:: MATERIAL TO PROCESS ::
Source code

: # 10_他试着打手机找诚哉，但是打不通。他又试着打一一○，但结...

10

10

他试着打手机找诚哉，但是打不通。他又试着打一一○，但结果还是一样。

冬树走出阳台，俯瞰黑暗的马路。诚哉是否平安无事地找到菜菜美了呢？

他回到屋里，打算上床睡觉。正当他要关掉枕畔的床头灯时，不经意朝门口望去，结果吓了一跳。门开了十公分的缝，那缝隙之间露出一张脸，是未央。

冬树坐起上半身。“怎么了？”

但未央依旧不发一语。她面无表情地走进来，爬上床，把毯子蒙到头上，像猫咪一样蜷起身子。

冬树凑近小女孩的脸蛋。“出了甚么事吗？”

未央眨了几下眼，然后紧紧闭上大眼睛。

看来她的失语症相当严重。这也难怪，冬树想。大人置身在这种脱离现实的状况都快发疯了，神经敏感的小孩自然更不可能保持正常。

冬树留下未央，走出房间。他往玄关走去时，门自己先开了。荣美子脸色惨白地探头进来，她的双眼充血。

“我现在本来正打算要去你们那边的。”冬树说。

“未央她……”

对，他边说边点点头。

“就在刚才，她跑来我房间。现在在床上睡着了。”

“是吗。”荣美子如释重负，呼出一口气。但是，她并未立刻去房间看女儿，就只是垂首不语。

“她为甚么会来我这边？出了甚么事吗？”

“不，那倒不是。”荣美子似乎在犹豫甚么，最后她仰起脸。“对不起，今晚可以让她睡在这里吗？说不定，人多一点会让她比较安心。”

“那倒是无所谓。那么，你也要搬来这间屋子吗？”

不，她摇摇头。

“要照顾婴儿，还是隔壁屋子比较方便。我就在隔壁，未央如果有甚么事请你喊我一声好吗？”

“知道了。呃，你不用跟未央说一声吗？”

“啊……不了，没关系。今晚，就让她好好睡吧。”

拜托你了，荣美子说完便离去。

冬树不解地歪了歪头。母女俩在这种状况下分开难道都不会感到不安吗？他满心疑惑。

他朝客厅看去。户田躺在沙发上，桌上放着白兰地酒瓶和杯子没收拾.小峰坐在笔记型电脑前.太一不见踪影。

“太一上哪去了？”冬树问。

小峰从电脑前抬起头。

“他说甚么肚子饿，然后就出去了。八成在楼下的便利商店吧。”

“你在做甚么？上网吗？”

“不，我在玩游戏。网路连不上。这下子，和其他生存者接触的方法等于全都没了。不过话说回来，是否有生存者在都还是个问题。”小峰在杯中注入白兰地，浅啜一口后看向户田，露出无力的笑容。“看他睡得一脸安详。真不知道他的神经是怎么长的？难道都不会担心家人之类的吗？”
:::
- YOUR GOAL: Count the lines in the rows above that contain the string "他又试着打一一", treating case as significant, and reply with only that number.

- TASK RESPONSE: 2